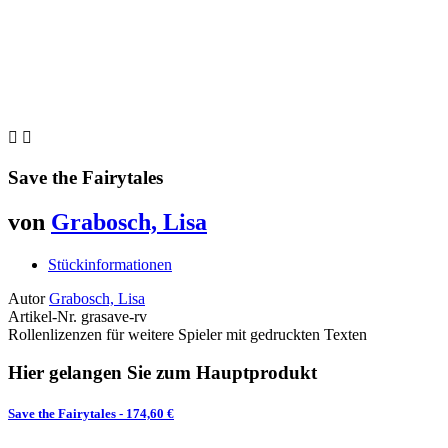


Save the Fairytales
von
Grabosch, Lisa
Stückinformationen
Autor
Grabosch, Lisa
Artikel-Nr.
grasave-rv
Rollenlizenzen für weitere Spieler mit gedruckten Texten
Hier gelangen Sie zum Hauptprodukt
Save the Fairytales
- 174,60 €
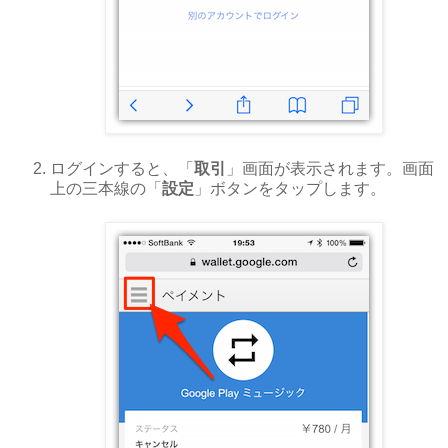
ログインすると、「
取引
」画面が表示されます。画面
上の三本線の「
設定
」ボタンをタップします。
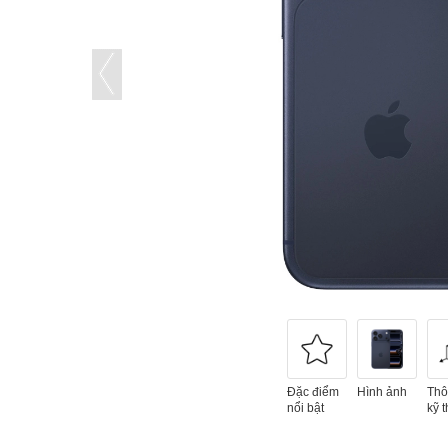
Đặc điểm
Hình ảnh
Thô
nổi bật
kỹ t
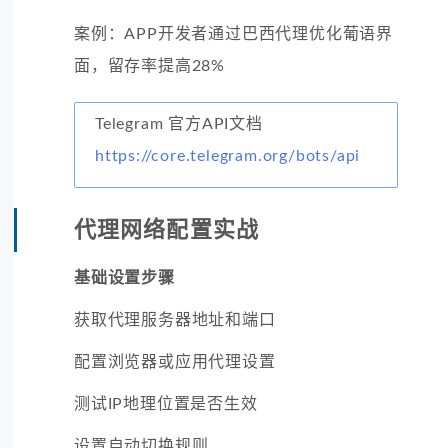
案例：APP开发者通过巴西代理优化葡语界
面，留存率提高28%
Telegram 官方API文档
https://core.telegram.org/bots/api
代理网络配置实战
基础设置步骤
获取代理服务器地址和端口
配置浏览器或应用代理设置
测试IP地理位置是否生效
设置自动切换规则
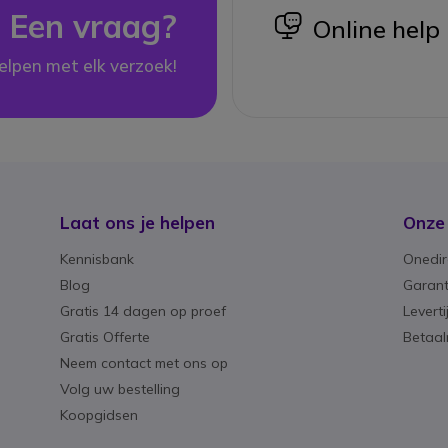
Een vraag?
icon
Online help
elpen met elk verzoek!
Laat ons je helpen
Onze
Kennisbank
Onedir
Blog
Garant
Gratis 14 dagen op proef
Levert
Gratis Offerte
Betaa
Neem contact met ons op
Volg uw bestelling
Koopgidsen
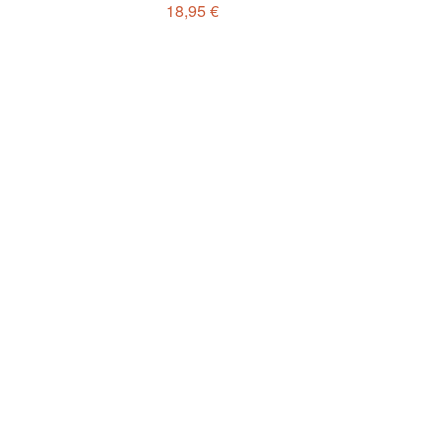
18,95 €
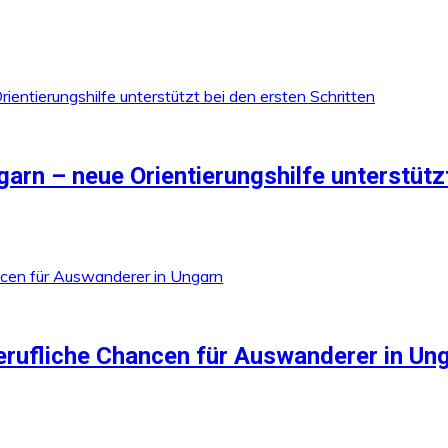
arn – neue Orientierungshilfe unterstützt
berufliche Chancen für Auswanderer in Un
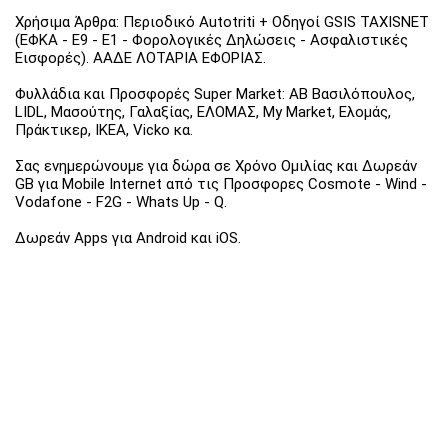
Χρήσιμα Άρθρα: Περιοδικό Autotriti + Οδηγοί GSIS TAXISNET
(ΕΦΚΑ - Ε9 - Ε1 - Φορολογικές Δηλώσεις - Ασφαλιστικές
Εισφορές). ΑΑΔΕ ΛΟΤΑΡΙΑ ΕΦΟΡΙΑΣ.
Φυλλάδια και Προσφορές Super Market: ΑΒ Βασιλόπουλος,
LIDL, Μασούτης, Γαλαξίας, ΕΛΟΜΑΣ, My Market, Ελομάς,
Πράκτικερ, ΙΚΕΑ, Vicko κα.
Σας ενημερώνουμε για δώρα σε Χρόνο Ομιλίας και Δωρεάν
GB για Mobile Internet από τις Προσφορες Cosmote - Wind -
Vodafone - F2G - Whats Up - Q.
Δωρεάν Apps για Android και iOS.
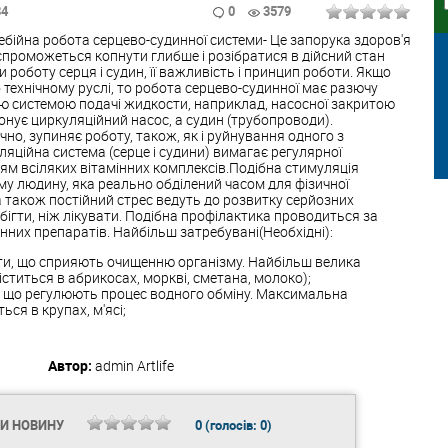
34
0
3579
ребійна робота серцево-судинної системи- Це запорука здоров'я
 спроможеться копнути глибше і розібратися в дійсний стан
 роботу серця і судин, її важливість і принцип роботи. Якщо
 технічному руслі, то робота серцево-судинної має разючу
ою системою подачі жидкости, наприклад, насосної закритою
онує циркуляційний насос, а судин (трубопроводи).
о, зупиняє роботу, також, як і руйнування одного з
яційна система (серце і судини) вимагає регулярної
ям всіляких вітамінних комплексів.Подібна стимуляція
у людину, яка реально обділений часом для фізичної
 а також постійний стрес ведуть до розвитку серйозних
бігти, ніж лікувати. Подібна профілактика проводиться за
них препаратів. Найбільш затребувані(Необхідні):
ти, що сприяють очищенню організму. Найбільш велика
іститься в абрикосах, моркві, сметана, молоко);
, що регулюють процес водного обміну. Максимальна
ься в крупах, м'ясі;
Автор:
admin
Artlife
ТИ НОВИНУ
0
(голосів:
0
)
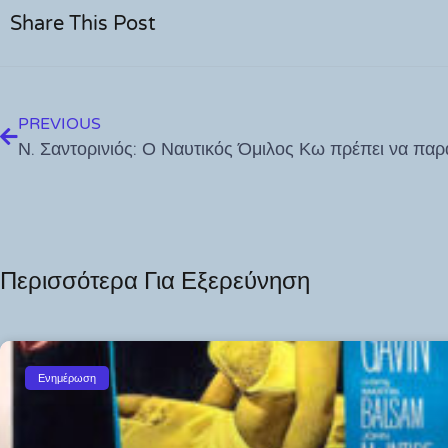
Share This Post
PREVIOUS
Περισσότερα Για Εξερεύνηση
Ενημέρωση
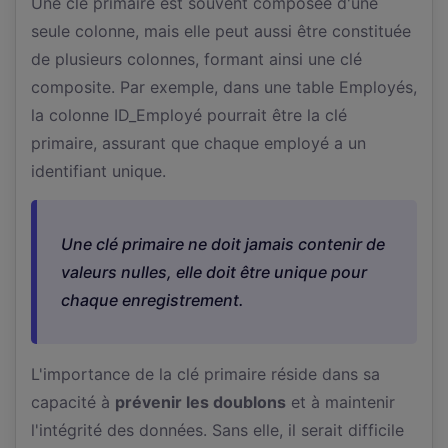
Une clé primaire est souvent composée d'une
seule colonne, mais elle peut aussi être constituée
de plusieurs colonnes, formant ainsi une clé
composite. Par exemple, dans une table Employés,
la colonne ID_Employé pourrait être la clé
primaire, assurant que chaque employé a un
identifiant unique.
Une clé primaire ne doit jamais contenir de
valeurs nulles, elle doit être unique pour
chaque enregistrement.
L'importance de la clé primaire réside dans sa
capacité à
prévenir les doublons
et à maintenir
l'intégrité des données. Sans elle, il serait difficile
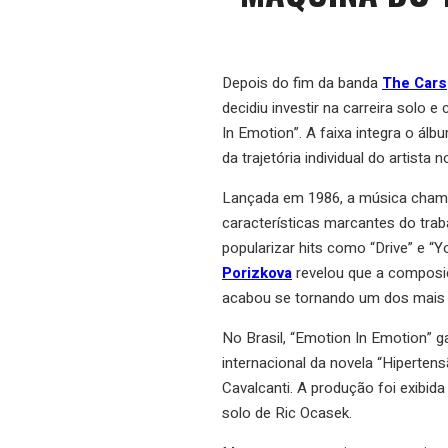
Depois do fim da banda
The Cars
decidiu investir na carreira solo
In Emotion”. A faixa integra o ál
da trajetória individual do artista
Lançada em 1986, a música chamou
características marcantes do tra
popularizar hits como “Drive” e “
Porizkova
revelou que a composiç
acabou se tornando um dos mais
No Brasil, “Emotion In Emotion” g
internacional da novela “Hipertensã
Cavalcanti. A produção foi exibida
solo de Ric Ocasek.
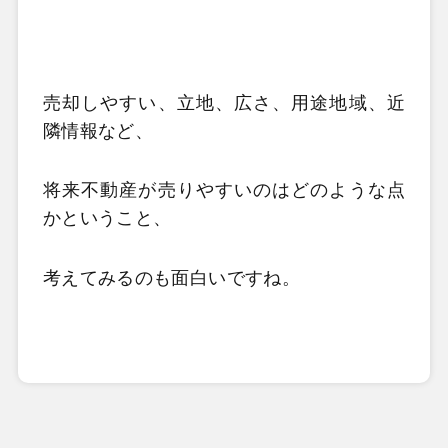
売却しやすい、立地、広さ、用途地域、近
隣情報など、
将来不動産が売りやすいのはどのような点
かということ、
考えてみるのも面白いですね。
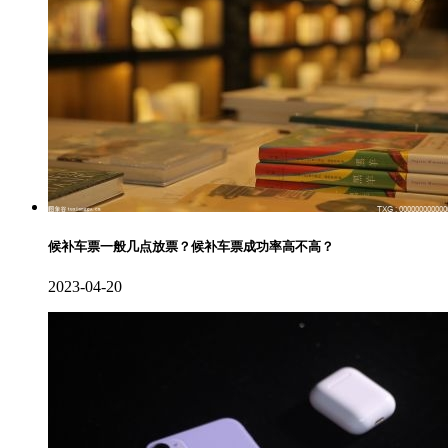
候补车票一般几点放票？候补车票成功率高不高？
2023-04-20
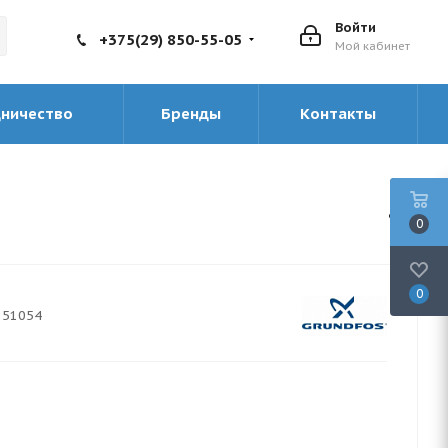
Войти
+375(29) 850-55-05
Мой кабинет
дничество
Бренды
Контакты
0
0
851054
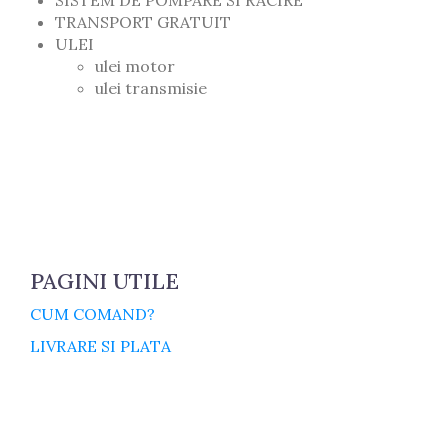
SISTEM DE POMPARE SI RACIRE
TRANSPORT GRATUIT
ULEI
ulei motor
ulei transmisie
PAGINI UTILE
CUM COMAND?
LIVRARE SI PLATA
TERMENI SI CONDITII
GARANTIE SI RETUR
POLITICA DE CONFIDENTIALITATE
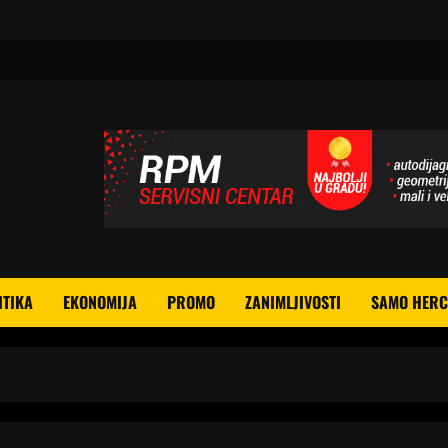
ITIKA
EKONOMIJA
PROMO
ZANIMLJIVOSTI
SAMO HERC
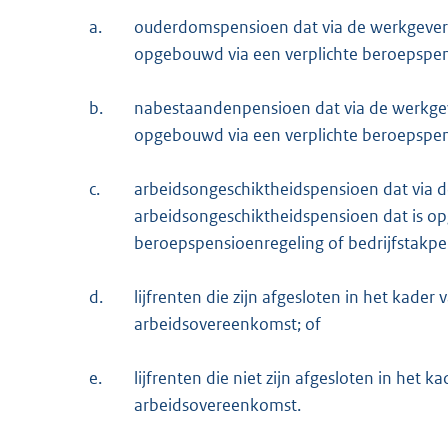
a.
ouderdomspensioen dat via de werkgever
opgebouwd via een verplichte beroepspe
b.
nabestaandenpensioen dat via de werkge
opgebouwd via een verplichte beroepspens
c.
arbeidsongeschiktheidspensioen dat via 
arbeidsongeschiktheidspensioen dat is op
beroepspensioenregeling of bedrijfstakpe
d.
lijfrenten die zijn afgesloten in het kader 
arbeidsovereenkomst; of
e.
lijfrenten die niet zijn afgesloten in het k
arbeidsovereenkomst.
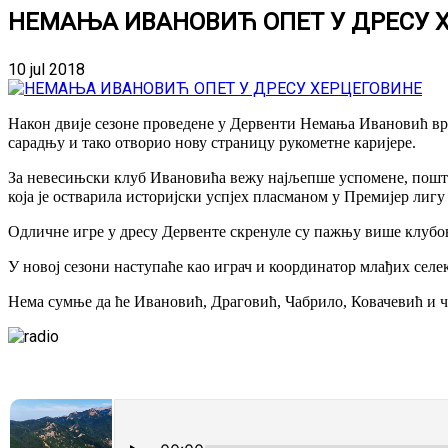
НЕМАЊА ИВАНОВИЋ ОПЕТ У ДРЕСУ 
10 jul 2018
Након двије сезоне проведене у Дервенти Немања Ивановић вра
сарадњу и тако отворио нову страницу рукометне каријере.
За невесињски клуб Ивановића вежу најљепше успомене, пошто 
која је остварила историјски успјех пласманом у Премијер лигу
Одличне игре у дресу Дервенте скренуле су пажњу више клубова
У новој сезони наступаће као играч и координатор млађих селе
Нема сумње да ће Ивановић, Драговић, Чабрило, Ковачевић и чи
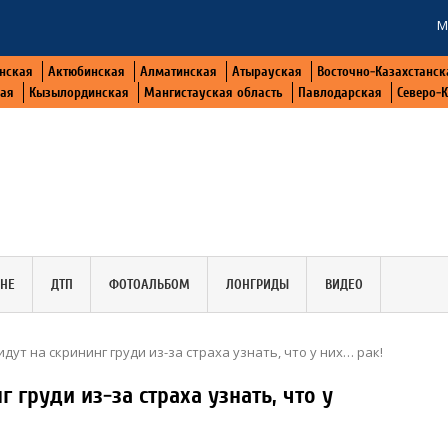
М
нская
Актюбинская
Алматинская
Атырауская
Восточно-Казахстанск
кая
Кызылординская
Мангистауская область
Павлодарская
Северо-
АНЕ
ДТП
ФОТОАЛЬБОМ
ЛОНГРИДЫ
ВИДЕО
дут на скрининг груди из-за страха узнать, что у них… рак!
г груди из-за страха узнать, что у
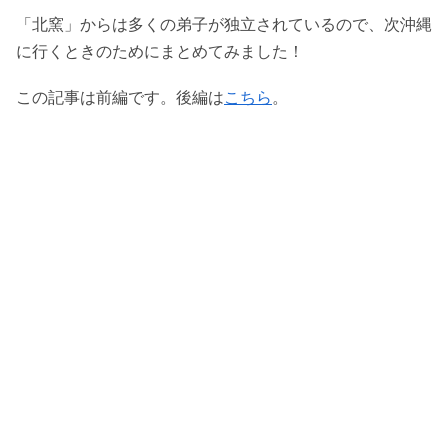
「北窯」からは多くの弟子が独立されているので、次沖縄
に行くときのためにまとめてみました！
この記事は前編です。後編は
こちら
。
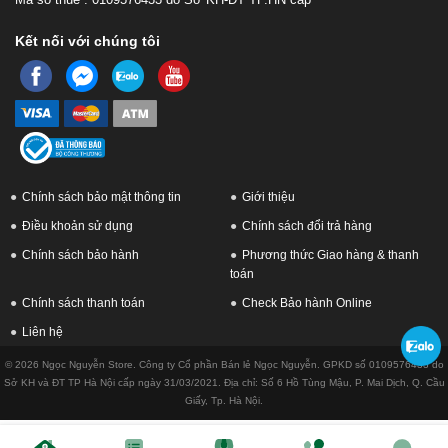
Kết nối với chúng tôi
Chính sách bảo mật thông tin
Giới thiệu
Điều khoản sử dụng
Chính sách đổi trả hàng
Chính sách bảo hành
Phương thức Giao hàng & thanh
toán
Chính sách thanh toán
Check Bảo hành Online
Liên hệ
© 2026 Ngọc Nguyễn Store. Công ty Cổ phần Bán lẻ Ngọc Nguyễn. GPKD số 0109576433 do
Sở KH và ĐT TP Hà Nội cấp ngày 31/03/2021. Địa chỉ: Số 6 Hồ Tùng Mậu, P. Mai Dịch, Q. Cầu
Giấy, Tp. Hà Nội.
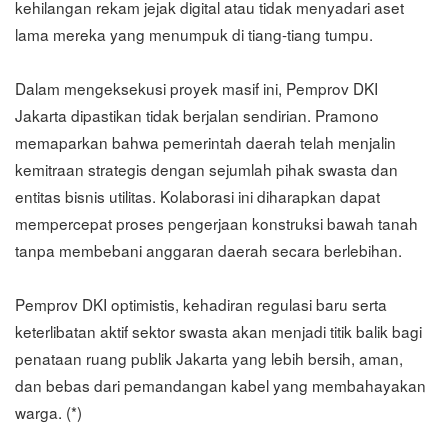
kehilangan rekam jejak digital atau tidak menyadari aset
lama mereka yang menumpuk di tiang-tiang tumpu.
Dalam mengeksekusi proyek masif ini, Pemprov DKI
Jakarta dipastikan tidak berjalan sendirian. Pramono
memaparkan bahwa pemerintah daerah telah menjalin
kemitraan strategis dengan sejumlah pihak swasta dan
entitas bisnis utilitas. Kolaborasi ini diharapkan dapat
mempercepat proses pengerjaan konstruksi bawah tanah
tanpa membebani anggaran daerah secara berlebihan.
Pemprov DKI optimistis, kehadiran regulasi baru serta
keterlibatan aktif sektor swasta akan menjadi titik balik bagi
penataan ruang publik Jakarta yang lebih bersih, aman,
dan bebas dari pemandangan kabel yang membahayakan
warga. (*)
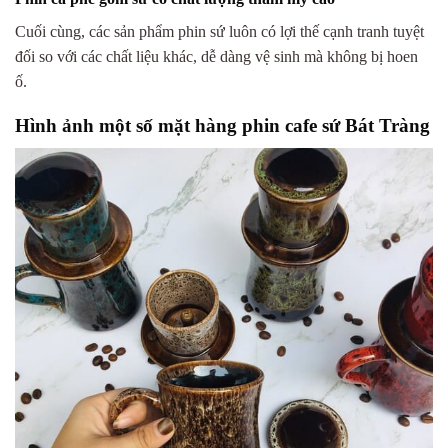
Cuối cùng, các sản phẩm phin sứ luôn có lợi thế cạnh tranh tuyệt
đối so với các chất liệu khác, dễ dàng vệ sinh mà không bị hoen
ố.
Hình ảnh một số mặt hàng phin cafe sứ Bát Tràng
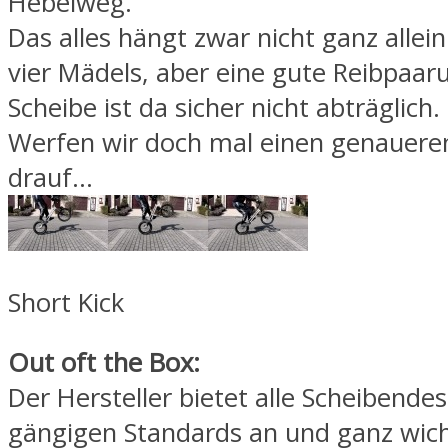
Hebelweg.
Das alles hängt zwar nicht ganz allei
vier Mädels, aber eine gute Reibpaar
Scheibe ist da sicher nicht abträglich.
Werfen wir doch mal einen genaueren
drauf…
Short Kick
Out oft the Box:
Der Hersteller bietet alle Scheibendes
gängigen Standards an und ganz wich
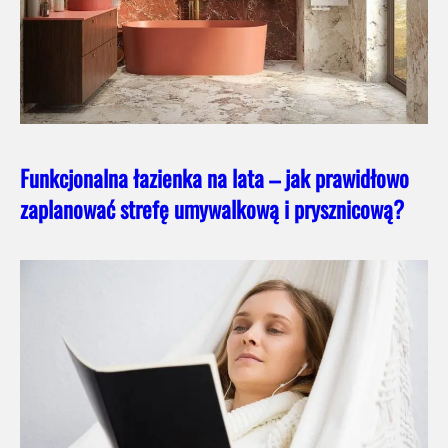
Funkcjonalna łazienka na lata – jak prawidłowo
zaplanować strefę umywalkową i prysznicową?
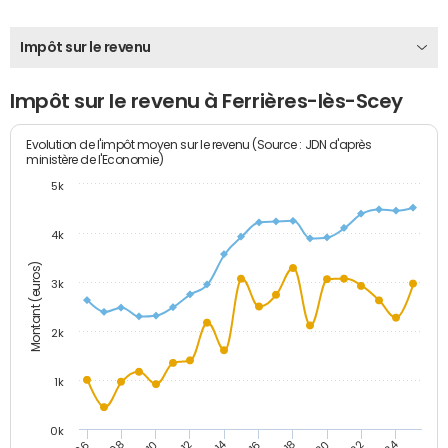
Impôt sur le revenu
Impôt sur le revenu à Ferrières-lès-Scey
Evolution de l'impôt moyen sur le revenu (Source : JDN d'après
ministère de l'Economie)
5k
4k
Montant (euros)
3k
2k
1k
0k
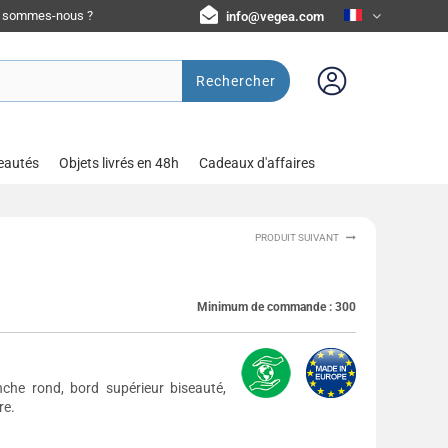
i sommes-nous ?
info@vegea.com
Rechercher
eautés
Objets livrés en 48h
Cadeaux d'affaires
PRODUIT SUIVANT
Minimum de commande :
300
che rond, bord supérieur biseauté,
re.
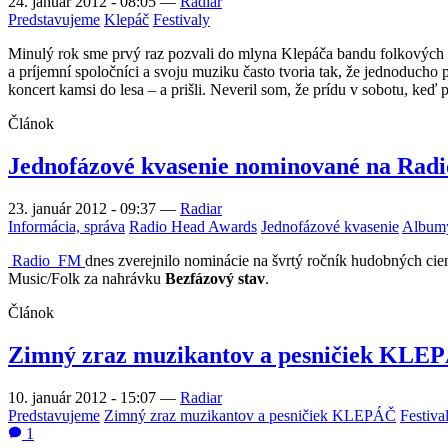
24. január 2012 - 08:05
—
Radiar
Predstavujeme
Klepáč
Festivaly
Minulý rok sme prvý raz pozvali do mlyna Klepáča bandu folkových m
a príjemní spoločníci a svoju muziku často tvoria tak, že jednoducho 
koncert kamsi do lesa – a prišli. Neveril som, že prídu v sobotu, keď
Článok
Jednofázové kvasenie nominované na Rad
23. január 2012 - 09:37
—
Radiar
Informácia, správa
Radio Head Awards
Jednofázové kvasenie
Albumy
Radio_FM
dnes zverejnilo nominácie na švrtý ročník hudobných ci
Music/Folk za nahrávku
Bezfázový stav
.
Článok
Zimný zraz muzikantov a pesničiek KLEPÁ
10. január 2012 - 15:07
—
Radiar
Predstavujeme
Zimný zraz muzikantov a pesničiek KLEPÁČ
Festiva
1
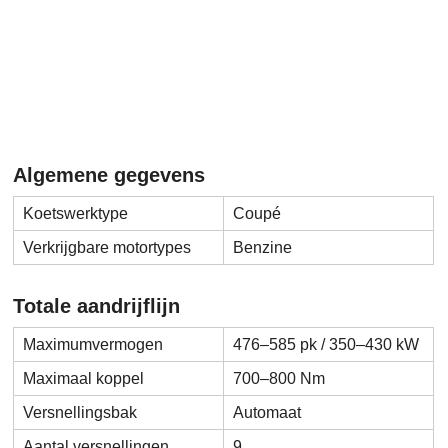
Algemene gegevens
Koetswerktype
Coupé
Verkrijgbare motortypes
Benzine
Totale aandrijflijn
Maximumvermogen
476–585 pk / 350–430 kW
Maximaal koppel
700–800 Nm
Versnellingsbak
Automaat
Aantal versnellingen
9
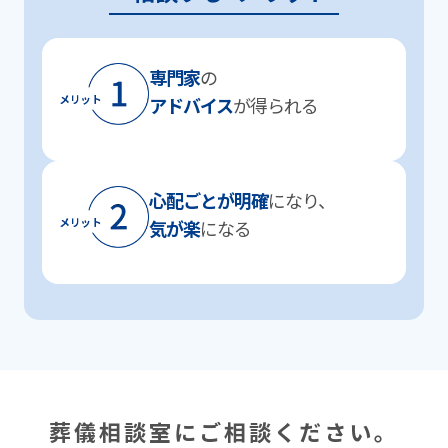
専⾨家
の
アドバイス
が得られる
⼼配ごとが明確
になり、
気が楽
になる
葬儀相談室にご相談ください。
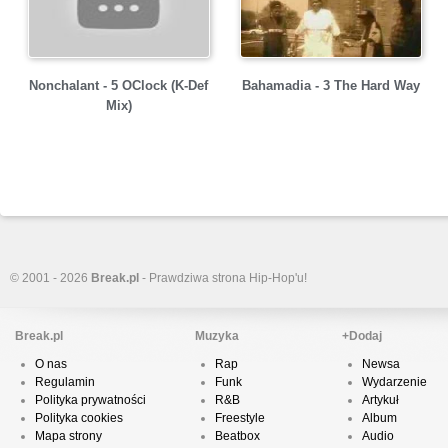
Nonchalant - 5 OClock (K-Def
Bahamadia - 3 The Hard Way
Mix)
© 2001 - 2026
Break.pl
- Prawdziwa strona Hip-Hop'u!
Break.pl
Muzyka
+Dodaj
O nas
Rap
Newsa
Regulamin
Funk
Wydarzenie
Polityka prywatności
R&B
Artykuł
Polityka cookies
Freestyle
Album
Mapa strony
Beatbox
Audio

* * *

All lines from the beginning of the entries above to the line containing "ям всіляких вітамінних", inclusive, should be printed exactly, apart from the pictures.

_Result below_:


Save the Fairytales
von
Grabosch, Lisa
Stückinformationen
Autor
Grabosch, Lisa
Artikel-Nr.
grasave-rv
Rollenlizenzen für weitere Spieler mit gedruckten Texten
Hier gelangen Sie zum Hauptprodukt
Save the Fairytales
- 174,60 €
ログインすると、「
取引
」画面が表示されます。画面
上の三本線の「
設定
」ボタンをタップします。
Đặc điểm
Hình ảnh
Thô
nổi bật
kỹ t
案例：APP开发者通过巴西代理优化葡语界
面，留存率提高28%
Telegram 官方API文档
https://core.telegram.org/bots/api
代理网络配置实战
基础设置步骤
获取代理服务器地址和端口
配置浏览器或应用代理设置
测试IP地理位置是否生效
设置自动切换规则
Een vraag?
icon
Online help
elpen met elk verzoek!
Laat ons je helpen
Onze
Kennisbank
Onedir
Blog
Garant
Gratis 14 dagen op proef
Levert
Gratis Offerte
Betaa
Neem contact met ons op
Volg uw bestelling
Koopgidsen
18,95 €
arn – neue Orientierungshilfe unterstützt
berufliche Chancen für Auswanderer in Un
Χρήσιμα Άρθρα: Περιοδικό Autotriti + Οδηγοί GSIS TAXISNET
(ΕΦΚΑ - Ε9 - Ε1 - Φορολογικές Δηλώσεις - Ασφαλιστικές
Εισφορές). ΑΑΔΕ ΛΟΤΑΡΙΑ ΕΦΟΡΙΑΣ.
Φυλλάδια και Προσφορές Super Market: ΑΒ Βασιλόπουλος,
LIDL, Μασούτης, Γαλαξίας, ΕΛΟΜΑΣ, My Market, Ελομάς,
Πράκτικερ, ΙΚΕΑ, Vicko κα.
Σας ενημερώνουμε για δώρα σε Χρόνο Ομιλίας και Δωρεάν
GB για Mobile Internet από τις Προσφορες Cosmote - Wind -
Vodafone - F2G - Whats Up - Q.
Δωρεάν Apps για Android και iOS.
34
0
3579
ребійна робота серцево-судинної системи- Це запорука здоров'я
 спроможеться копнути глибше і розібратися в дійсний стан
 роботу серця і судин, її важливість і принцип роботи. Якщо
 технічному руслі, то робота серцево-судинної має разючу
ою системою подачі жидкости, наприклад, насосної закритою
онує циркуляційний насос, а судин (трубопроводи).
о, зупиняє роботу, також, як і руйнування одного з
яційна система (серце і судини) вимагає регулярної
ям всіляких вітамінних комплексів.Подібна стимуляція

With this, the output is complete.